> _Action item_
Print all the entries exactly.

Stored data:
________________
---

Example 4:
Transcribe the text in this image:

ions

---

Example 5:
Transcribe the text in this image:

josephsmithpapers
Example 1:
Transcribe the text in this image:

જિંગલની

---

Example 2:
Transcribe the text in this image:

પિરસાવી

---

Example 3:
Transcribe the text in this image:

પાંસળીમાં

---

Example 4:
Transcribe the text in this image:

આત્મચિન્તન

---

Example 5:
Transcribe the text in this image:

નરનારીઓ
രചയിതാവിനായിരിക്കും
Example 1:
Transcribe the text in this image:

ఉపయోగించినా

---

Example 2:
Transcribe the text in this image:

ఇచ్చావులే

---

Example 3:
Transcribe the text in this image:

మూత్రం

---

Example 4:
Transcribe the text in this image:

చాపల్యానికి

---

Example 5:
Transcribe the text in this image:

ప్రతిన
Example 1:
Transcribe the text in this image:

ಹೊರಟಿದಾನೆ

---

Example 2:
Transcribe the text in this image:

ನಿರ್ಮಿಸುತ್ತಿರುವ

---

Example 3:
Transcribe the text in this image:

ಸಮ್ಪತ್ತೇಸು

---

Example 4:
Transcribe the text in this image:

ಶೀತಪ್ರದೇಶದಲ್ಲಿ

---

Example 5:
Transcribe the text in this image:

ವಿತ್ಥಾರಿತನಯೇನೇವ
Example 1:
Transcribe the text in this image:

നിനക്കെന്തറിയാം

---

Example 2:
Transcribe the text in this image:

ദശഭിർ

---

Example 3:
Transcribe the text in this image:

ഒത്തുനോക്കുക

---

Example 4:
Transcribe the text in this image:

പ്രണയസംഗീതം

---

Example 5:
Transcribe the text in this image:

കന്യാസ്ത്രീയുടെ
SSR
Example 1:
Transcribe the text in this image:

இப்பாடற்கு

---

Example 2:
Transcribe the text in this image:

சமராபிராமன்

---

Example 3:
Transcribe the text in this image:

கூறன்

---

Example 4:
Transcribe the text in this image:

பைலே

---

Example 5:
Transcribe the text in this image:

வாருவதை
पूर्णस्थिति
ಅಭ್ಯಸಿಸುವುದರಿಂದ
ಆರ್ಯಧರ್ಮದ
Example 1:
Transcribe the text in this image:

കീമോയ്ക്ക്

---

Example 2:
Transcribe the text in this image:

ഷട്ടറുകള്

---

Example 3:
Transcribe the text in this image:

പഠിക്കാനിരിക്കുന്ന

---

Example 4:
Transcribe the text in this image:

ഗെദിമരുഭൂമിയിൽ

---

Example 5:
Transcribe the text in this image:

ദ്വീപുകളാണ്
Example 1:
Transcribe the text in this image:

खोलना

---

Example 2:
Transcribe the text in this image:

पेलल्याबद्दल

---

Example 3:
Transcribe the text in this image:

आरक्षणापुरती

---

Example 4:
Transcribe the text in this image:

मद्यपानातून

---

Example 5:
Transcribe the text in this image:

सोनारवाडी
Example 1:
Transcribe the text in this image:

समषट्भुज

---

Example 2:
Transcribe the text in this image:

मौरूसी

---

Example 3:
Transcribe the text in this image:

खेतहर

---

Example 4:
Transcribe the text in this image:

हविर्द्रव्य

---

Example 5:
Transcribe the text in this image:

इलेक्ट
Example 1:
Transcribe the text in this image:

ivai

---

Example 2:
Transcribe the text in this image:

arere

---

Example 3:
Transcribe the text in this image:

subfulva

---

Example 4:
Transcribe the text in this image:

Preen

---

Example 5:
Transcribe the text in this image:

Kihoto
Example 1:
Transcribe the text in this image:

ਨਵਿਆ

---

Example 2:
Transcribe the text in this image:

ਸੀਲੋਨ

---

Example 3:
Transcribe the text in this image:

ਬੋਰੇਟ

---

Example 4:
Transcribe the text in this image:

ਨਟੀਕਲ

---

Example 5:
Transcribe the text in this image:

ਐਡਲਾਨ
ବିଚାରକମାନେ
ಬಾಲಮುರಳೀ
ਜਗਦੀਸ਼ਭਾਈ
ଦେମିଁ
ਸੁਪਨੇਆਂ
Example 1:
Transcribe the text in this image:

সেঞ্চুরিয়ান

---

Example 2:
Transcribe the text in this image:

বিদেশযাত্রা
________________
> _Answer space_
---

Example 4:
Transcribe the text in this image:

ions

---

Example 5:
Transcribe the text in this image:

josephsmithpapers
Example 1:
Transcribe the text in this image:

જિંગલની

---

Example 2:
Transcribe the text in this image:

પિરસાવી

---

Example 3:
Transcribe the text in this image:

પાંસળીમાં

---

Example 4:
Transcribe the text in this image:

આત્મચિન્તન

---

Example 5:
Transcribe the text in this image:

નરનારીઓ
രചയിതാവിനായിരിക്കും
Example 1:
Transcribe the text in this image:

ఉపయోగించినా

---

Example 2:
Transcribe the text in this image:

ఇచ్చావులే

---

Example 3:
Transcribe the text in this image:

మూత్రం

---

Example 4:
Transcribe the text in this image:

చాపల్యానికి

---

Example 5:
Transcribe the text in this image:

ప్రతిన
Example 1:
Transcribe the text in this image:

ಹೊರಟಿದಾನೆ

---

Example 2:
Transcribe the text in this image:

ನಿರ್ಮಿಸುತ್ತಿರುವ

---

Example 3:
Transcribe the text in this image:

ಸಮ್ಪತ್ತೇಸು

---

Example 4:
Transcribe the text in this image:

ಶೀತಪ್ರದೇಶದಲ್ಲಿ

---

Example 5:
Transcribe the text in this image:

ವಿತ್ಥಾರಿತನಯೇನೇವ
Example 1:
Transcribe the text in this image:

നിനക്കെന്തറിയാം

---

Example 2:
Transcribe the text in this image:

ദശഭിർ

---

Example 3:
Transcribe the text in this image:

ഒത്തുനോക്കുക

---

Example 4:
Transcribe the text in this image:

പ്രണയസംഗീതം

---

Example 5:
Transcribe the text in this image:

കന്യാസ്ത്രീയുടെ
SSR
Example 1:
Transcribe the text in this image:

இப்பாடற்கு

---

Example 2:
Transcribe the text in this image:

சமராபிராமன்

---

Example 3:
Transcribe the text in this image:

கூறன்

---

Example 4:
Transcribe the text in this image:

பைலே

---

Example 5:
Transcribe the text in this image:

வாருவதை
पूर्णस्थिति
ಅಭ್ಯಸಿಸುವುದರಿಂದ
ಆರ್ಯಧರ್ಮದ
Example 1:
Transcribe the text in this image:

കീമോയ്ക്ക്

---

Example 2:
Transcribe the text in this image:

ഷട്ടറുകള്

---

Example 3:
Transcribe the text in this image:

പഠിക്കാനിരിക്കുന്ന

---

Example 4:
Transcribe the text in this image:

ഗെദിമരുഭൂമിയിൽ

---

Example 5:
Transcribe the text in this image:

ദ്വീപുകളാണ്
Example 1:
Transcribe the text in this image:

खोलना

---

Example 2:
Transcribe the text in this image:

पेलल्याबद्दल

---

Example 3:
Transcribe the text in this image:

आरक्षणापुरती

---

Example 4:
Transcribe the text in this image:

मद्यपानातून

---

Example 5:
Transcribe the text in this image:

सोनारवाडी
Example 1:
Transcribe the text in this image:

समषट्भुज

---

Example 2:
Transcribe the text in this image:

मौरूसी

---

Example 3:
Transcribe the text in this image:

खेतहर

---

Example 4:
Transcribe the text in this image:

हविर्द्रव्य

---

Example 5:
Transcribe the text in this image:

इलेक्ट
Example 1:
Transcribe the text in this image:

ivai

---

Example 2:
Transcribe the text in this image:

arere

---

Example 3:
Transcribe the text in this image:

subfulva

---

Example 4:
Transcribe the text in this image:

Preen

---

Example 5:
Transcribe the text in this image:

Kihoto
Example 1:
Transcribe the text in this image:

ਨਵਿਆ

---

Example 2:
Transcribe the text in this image:

ਸੀਲੋਨ

---

Example 3:
Transcribe the text in this image:

ਬੋਰੇਟ

---

Example 4:
Transcribe the text in this image:

ਨਟੀਕਲ

---

Example 5:
Transcribe the text in this image:

ਐਡਲਾਨ
ବିଚାରକମାନେ
ಬಾಲಮುರಳೀ
ਜਗਦੀਸ਼ਭਾਈ
ଦେମିଁ
ਸੁਪਨੇਆਂ
Example 1:
Transcribe the text in this image:

সেঞ্চুরিয়ান

---

Example 2:
Transcribe the text in this image:

বিদেশযাত্রা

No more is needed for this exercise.